[Data records]
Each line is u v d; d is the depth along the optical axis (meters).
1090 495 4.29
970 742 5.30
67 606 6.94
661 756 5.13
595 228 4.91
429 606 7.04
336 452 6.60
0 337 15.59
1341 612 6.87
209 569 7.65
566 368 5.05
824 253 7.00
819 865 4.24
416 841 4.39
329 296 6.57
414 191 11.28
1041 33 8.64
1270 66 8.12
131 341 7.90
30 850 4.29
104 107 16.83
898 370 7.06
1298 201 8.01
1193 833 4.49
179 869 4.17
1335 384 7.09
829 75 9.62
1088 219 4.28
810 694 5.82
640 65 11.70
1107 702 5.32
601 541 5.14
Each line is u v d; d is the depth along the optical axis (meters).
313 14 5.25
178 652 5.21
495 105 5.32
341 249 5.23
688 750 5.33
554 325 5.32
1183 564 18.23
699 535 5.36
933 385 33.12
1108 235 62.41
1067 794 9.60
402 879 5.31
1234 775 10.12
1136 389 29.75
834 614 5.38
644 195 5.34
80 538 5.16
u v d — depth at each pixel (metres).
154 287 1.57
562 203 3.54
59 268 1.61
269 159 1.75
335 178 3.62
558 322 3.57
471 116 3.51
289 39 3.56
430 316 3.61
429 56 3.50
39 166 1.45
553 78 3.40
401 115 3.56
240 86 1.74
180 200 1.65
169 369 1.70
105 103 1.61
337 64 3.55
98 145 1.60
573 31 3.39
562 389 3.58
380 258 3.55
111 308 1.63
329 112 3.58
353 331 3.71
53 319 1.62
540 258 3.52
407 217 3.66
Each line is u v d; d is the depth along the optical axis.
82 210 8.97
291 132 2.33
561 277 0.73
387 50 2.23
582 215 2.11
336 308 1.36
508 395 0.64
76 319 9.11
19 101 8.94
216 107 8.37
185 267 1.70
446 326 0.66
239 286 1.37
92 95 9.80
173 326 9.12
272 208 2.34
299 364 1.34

**YOUR TASK**
Copy every record exactly, with nothing added or dropped.

**RESULT OF THE TASK**
Each line is u v d; d is the depth along the optical axis (meters).
1090 495 4.29
970 742 5.30
67 606 6.94
661 756 5.13
595 228 4.91
429 606 7.04
336 452 6.60
0 337 15.59
1341 612 6.87
209 569 7.65
566 368 5.05
824 253 7.00
819 865 4.24
416 841 4.39
329 296 6.57
414 191 11.28
1041 33 8.64
1270 66 8.12
131 341 7.90
30 850 4.29
104 107 16.83
898 370 7.06
1298 201 8.01
1193 833 4.49
179 869 4.17
1335 384 7.09
829 75 9.62
1088 219 4.28
810 694 5.82
640 65 11.70
1107 702 5.32
601 541 5.14
Each line is u v d; d is the depth along the optical axis (meters).
313 14 5.25
178 652 5.21
495 105 5.32
341 249 5.23
688 750 5.33
554 325 5.32
1183 564 18.23
699 535 5.36
933 385 33.12
1108 235 62.41
1067 794 9.60
402 879 5.31
1234 775 10.12
1136 389 29.75
834 614 5.38
644 195 5.34
80 538 5.16
u v d — depth at each pixel (metres).
154 287 1.57
562 203 3.54
59 268 1.61
269 159 1.75
335 178 3.62
558 322 3.57
471 116 3.51
289 39 3.56
430 316 3.61
429 56 3.50
39 166 1.45
553 78 3.40
401 115 3.56
240 86 1.74
180 200 1.65
169 369 1.70
105 103 1.61
337 64 3.55
98 145 1.60
573 31 3.39
562 389 3.58
380 258 3.55
111 308 1.63
329 112 3.58
353 331 3.71
53 319 1.62
540 258 3.52
407 217 3.66
Each line is u v d; d is the depth along the optical axis.
82 210 8.97
291 132 2.33
561 277 0.73
387 50 2.23
582 215 2.11
336 308 1.36
508 395 0.64
76 319 9.11
19 101 8.94
216 107 8.37
185 267 1.70
446 326 0.66
239 286 1.37
92 95 9.80
173 326 9.12
272 208 2.34
299 364 1.34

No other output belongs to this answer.